Licorice Root in Mouthwash
In liquid form, licorice root can reach areas that toothpaste bristles and oil pulling don't fully access — the back of the throat, under the gumline, and between teeth. Our Restorative Mouth Rinse includes licorice root CO₂ as a soothing botanical for gum tissue, paired with colloidal silver for broad-spectrum antimicrobial coverage.
The combination of licorice root's anti-inflammatory properties and colloidal silver's antimicrobial action creates a two-stage effect: reducing the inflammatory response while simultaneously keeping bacterial populations in check.
What Licorice Root Doesn't Do
To be clear about what the research supports: licorice root is not a treatment for active gum disease or cavities. If you have significant gum recession, active infection, or periodontal disease, those require professional care.

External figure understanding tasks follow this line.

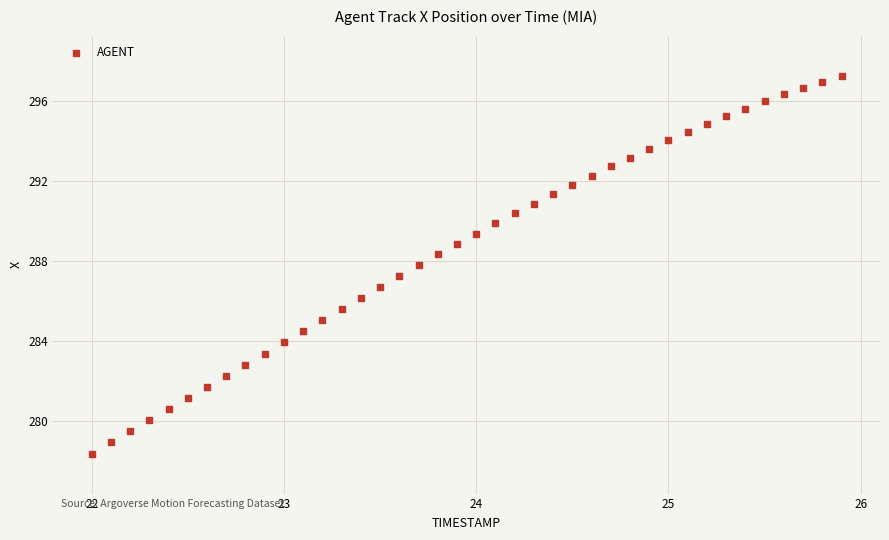

What is the range of Y values (max minus min)?

18.9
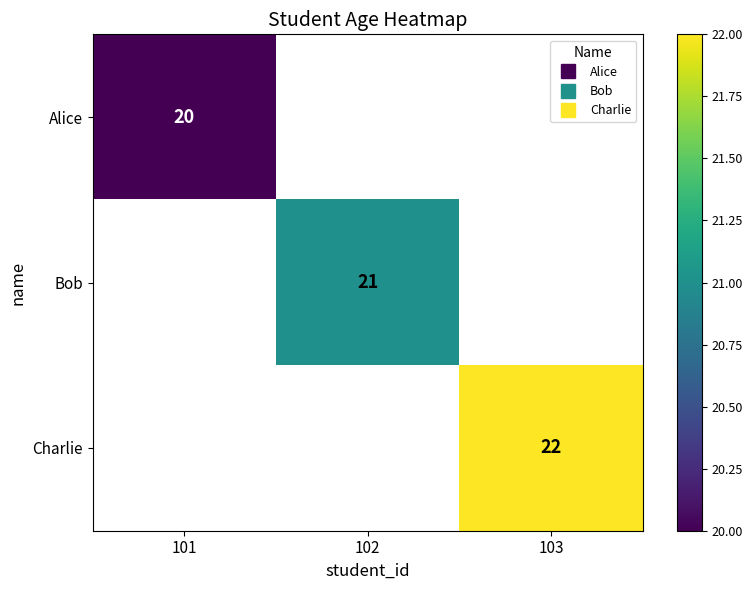

Which category has the lowest value in the Bob series?

101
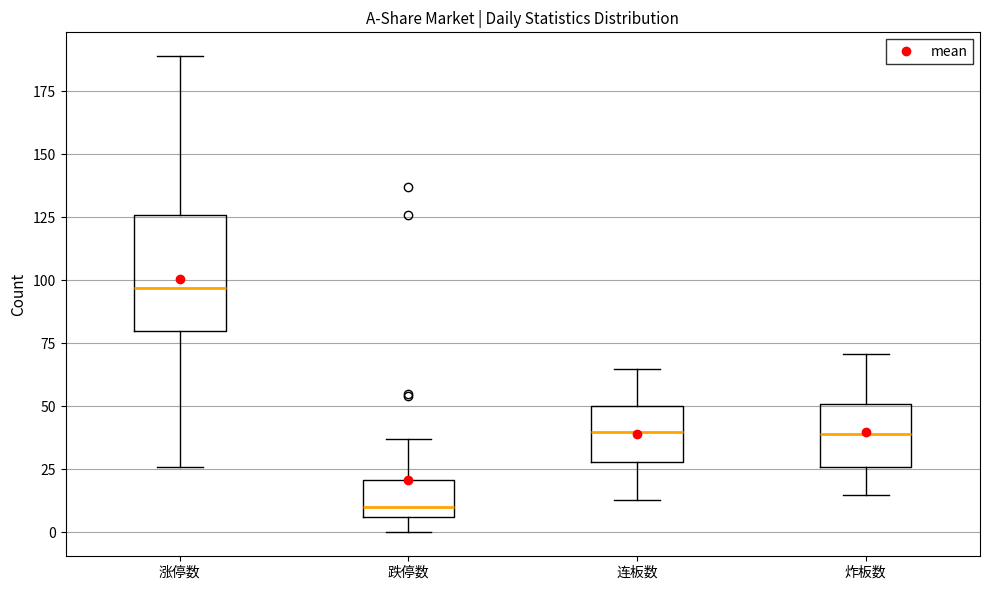

Where does the lower whisker of the box for 炸板数 end on the y-axis? The values are not printed on the chart, so give them approximately, as read against the axis.

15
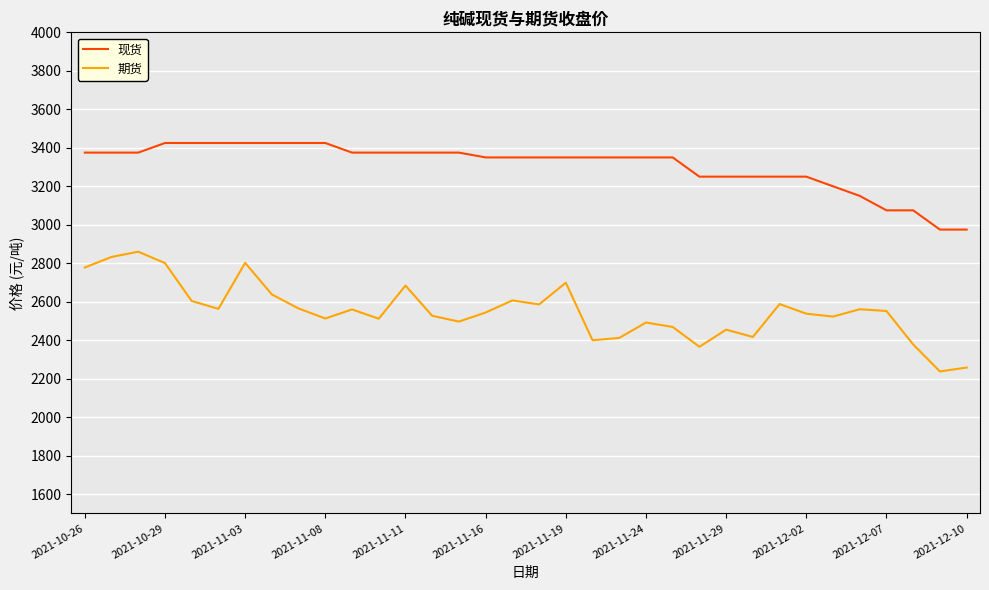

Which series has the largest range (max minus min)?

期货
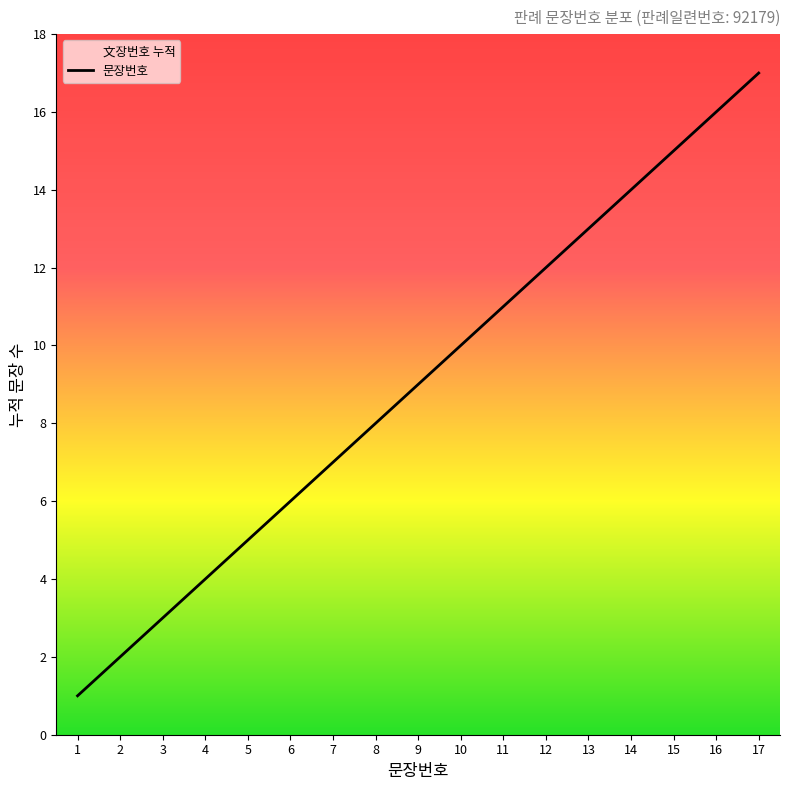

The value at 13 is 13. True or false?

True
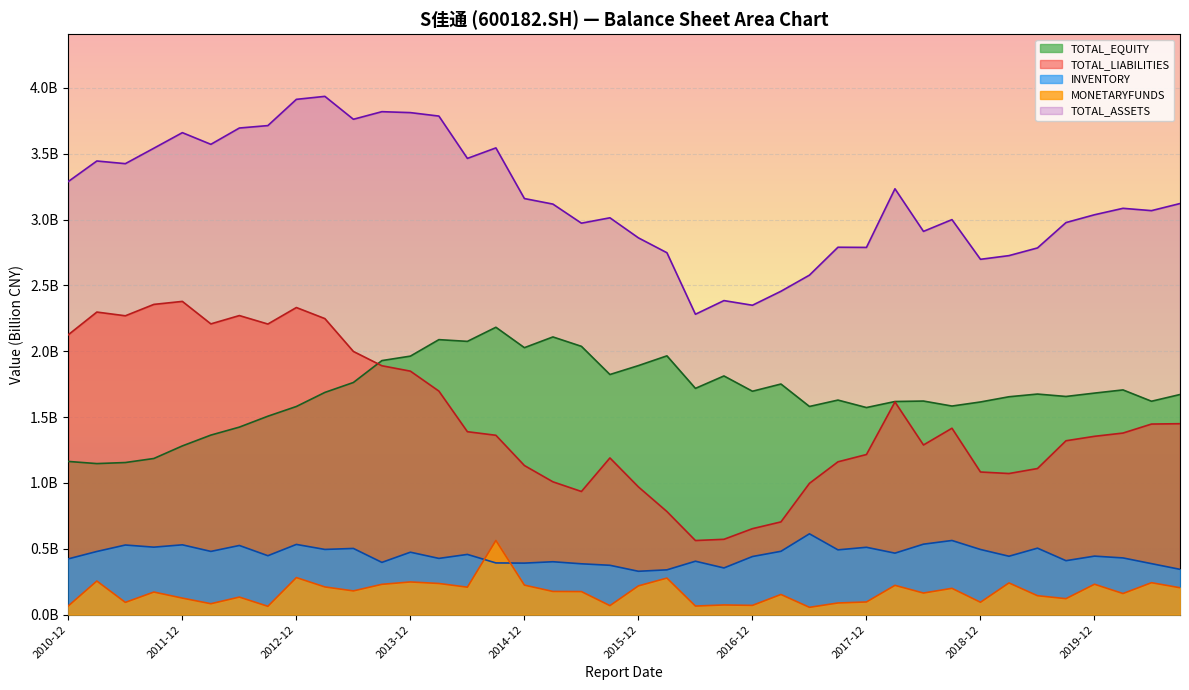

The INVENTORY series shows 0.5 at 2014-12. True or false?

False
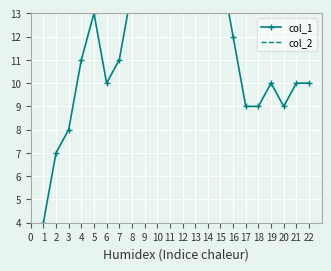

Where does the col_1 series first go above 11?

5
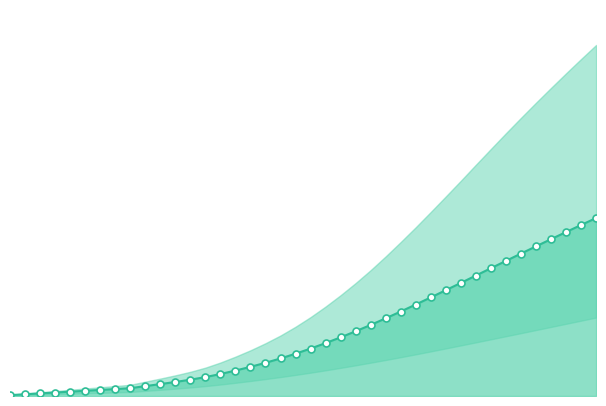

True or false: there are more than 0 points higher than both neighbors.

False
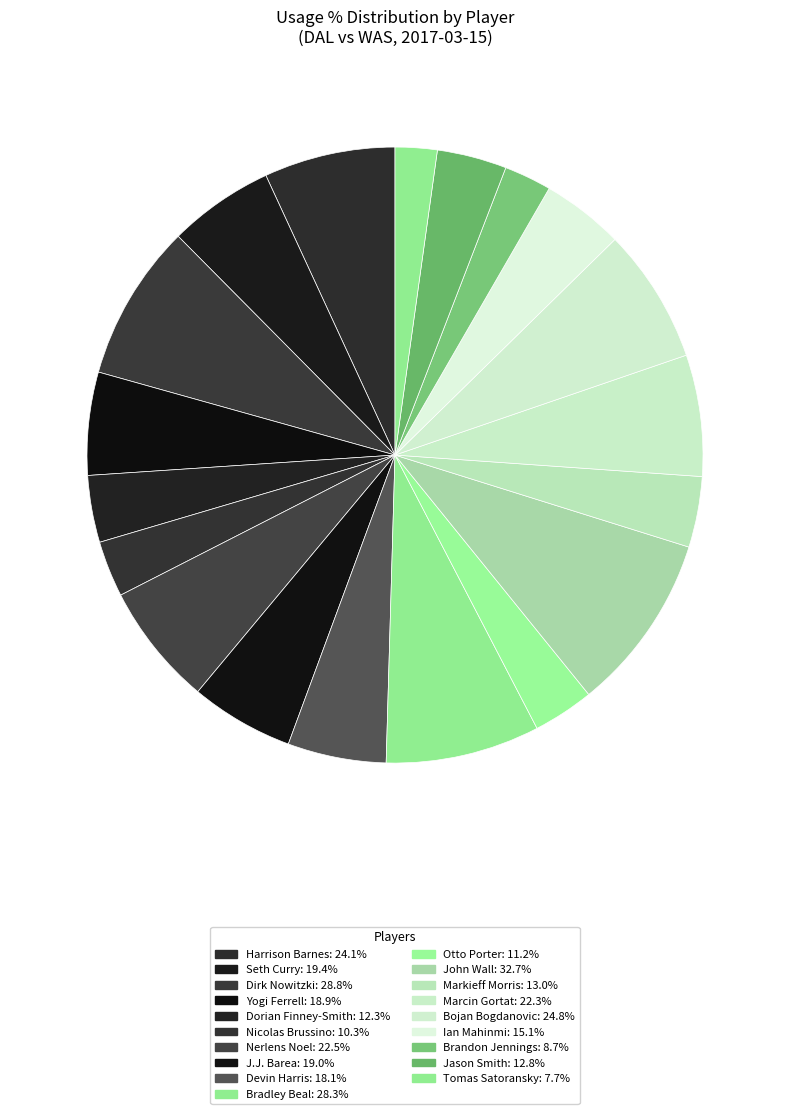

How many segments does this pie chart have?

19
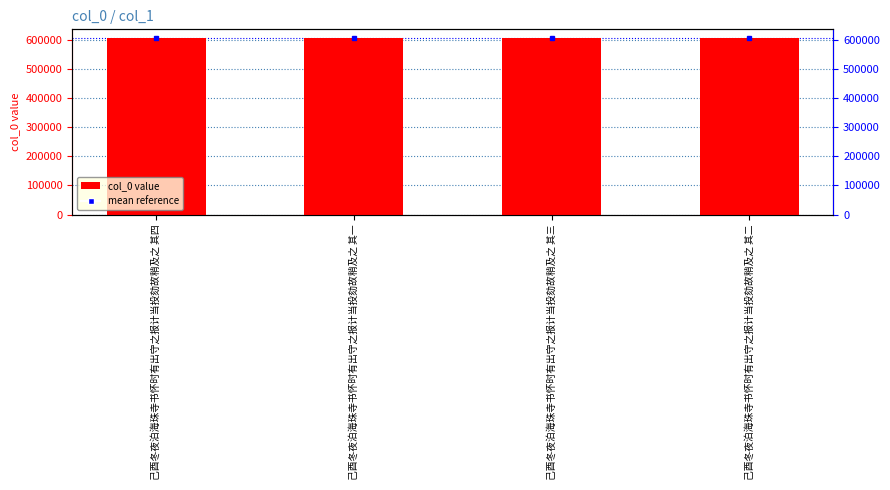

What is the label of the 1st bar from the right?

己酉冬夜泊海珠寺书怀时有出守之报计当投劾故稍及之 其二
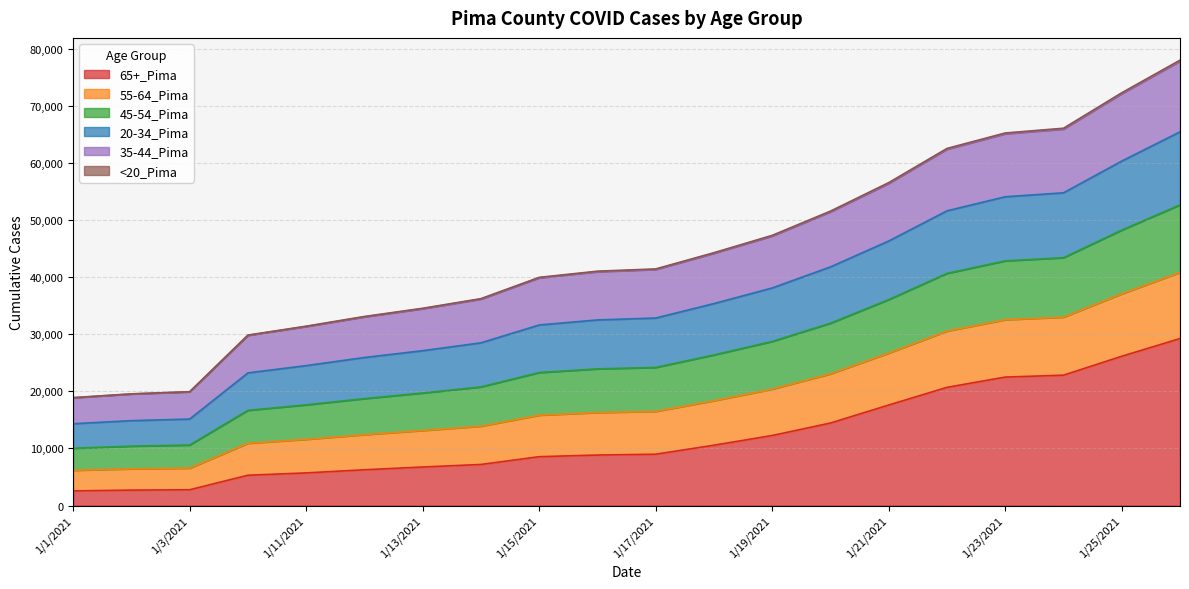

The 65+_Pima series shows 3036 at 1/15/2021. True or false?

False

What licorice root supports is daily maintenance — reducing bacterial load, calming inflammation, and supporting gum tissue health over time as part of a consistent routine.
It's also worth noting that oral care products using licorice root extract contain negligible amounts of glycyrrhizin compared to the quantities associated with systemic effects from licorice candy consumption. Topical oral use at the concentrations found in toothpaste or mouthwash is not associated with the blood pressure or hormonal effects sometimes cited for high-dose licorice supplementation.
How to Use Licorice Root in Your Routine
For most people, the most practical way to get the benefits of licorice root in oral care is through products that include it as part of a broader botanical formula:
- Toothpaste: Use Living Crystal Toothpaste twice daily as your fluoride-free foundation — licorice root works alongside 11 other botanicals every time you brush
- Mouthwash: Follow brushing with Restorative Mouth Rinse to reach areas brushing misses, with licorice root CO₂ for gum support
- Oil pulling: Add the Antioxidant Oil Pull 3–5 mornings per week before brushing for extended botanical contact time
Each of these products contains licorice root as a verified ingredient — not an add-on marketing claim, but a functional botanical that's been part of traditional oral care for centuries and is now backed by growing modern research.